Document excerpt Start Marker

Advice requested for improving altitude hold using baro for indoor flights

Hello,

I have a small build flying indoors with baro and optical flow / lidar. I have been trying to dial in barometer for ALTH when lidar will be unreliable due to cluttered floors. Some of the parameters I have been changing are based on the recommendations here: Extended Kalman Filter Navigation Overview and Tuning — Dev documentation

I am noticing though that as the baro temp reading settles to a consistent temp, the vehicle is able to hold altitude much more reliably. Until then though, the vehicle ascends and descends while the desired altitude remains constant.

That screenshot is from the most recent flight, where I tried to hold altitude in a narrow hallway, approximately 1m wide. I realize that is a tough situation for any build, however, that is a common environment I am expected to be flying. Flying in stabilize mode is fine, but for certain situations, having altitude hold work consistently is the goal.

Nevertheless, the result is similar in open space, where the temperature needs to settle before having reliable altitude. When I say reliable, I will be happy with +/- 0.3 meter variance which is about what I achieved in that narrow hallway. Switching to Loiter was coincidentally aligned with temperature settling and more so I didn’t have to continually correct XY position in a confined space.

Log

I watched Andy Piper’s Pavo20 videos on this but his settings were not helpful for me. Any thoughts on this topic or how to improve are much appreciated, specifically if there is a way to handle temperature values until they settle.

Document excerpt End Marker
Source material Start Marker

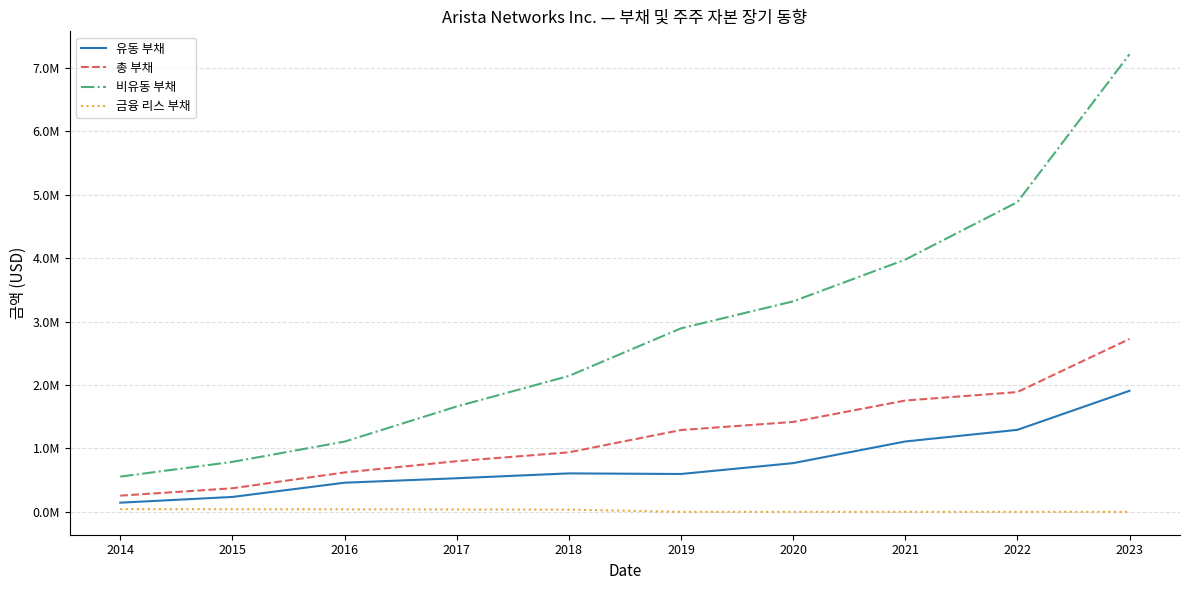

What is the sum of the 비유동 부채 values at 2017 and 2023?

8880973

Source material End Marker

# [Task set]
1. In one to three sentences, explain why the writer of the altitude hold post is tuning the barometer for altitude hold.
2. Please continue the altitude hold post from its final sentence.
The data is separate material, apart from the altitude hold post.

# [Results in order]
1. The writer expects the lidar to be unreliable over cluttered floors. The barometer therefore has to hold altitude in those conditions.

2.
Thank you

you might have better luck with a sonar, they work well over flat surfaces.

I appreciate the comment, though I mentioned in my post that I am wanting a reliable baro when the floor is cluttered. Sonar and lidar are only reliable with flat surfaces. As soon as sonar or lidar encounter objects under the vehicle, the vehicle will rise to maintain the desired altitude. That is behavior even with surface tracking disabled.

Usually, the cause of this is a cheap barometer, which usually have jitter. It can also be caused by having too little damping on the barometer (like a foam).

I’d say you can try to put some foam on it, if not present yet. Else, you can try a better barometer externally.

Not really aware of the best barometers, but I think the ms5611 is a great choice, provided you are able to find a real one, and not the cheaper ma5607 ( often marketed as ms5611)

The problem with barometers indoors is the pressure isn’t stable, so it will start going up and down as pressure changes with the wind or open doors

Unfortunately the baro temp calibration was designed to fix a different problem. What we really need is an equivalent fix for baro as we now have for IMUs

A small amount of jitter is acceptable. I do have foam over the baro. What I’m describing in my post is the temperature variable. Once the board/vtx temperatures settle, the baro holds pretty well.

I am aware of this. The post is really trying to address temperature from the board.

The baro doesnot jitter. It just outputs a noisy signal.

The noise is caused by doors, windows, prop wash and termal noise.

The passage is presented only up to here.